Las decisiones que toma el Estado y las afirmaciones que surgen desde sus múltiples ramas van pasando y la indignación de la sociedad colombiana sigue siendo volátil y correspondiente al ritmo incesante de las redes sociales que todo lo vuelven coyuntural y a su vez efímero.
¿Cómo La desobediencia civil y Sobre la violencia de Henry David Thoreau y Hannah Arendt, respectivamente, nos ayudarían a comprender y a tomar una postura mucho más activa y responsable con el devenir de nuestro país?

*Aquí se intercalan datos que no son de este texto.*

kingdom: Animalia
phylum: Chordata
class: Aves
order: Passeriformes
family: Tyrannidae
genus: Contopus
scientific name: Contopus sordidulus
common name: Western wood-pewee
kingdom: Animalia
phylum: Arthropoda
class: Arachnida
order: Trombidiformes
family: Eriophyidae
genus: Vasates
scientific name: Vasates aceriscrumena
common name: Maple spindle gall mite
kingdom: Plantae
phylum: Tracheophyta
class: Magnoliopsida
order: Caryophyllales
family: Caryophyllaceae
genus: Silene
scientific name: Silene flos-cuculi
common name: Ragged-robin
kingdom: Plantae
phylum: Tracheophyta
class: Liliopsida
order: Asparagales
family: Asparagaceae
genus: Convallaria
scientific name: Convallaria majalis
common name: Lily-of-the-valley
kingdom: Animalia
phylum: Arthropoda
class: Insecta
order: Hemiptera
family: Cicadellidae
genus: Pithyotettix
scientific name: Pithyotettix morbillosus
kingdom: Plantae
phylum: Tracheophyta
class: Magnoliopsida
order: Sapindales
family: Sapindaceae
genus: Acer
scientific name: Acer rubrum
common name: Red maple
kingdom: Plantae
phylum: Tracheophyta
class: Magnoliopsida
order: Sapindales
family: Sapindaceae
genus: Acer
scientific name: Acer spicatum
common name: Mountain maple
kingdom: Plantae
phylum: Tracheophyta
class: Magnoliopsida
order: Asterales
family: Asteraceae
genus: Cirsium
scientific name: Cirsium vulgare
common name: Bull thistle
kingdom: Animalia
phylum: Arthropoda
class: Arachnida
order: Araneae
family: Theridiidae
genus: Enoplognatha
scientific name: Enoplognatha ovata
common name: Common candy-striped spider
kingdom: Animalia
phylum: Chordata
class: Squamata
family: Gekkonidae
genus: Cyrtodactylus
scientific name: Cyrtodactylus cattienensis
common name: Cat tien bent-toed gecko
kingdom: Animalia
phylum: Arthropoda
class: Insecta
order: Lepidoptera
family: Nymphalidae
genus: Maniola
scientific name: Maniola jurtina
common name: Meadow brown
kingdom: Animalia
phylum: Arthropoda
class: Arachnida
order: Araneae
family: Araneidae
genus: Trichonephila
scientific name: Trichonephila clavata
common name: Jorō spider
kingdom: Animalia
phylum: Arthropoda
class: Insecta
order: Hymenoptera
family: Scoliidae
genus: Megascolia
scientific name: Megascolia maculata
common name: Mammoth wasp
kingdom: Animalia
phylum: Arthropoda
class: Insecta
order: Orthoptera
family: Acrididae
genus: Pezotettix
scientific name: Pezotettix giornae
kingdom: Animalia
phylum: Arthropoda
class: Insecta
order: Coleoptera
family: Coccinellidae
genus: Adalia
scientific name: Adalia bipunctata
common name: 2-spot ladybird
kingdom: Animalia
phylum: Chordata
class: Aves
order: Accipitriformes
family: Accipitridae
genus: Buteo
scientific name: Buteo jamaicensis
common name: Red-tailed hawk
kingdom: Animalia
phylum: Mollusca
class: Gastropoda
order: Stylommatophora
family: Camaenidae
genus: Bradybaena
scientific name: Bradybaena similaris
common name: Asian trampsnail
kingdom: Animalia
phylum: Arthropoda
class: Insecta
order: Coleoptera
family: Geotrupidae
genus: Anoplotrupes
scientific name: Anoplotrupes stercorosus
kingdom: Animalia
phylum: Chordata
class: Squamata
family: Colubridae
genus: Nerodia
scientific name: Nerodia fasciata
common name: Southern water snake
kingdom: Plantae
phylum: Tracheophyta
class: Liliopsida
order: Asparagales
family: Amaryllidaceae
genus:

Contrario a una primera impresión o imaginario, La desobediencia civil no invita necesariamente a un acto de rebelión y violencia, sino a un acto donde el individuo está en la capacidad de desatender a los legisladores de un Estado si las leyes que estos promueven son consideradas injustas o incorrectas: “¿Tiene el ciudadano en algún momento, o en últimas, que entregarle su conciencia al legislador? ¿Para qué entonces la conciencia individual? Creo que antes que súbditos tenemos que ser hombres. No es deseable cultivar respeto por la ley más de por lo que es correcto”.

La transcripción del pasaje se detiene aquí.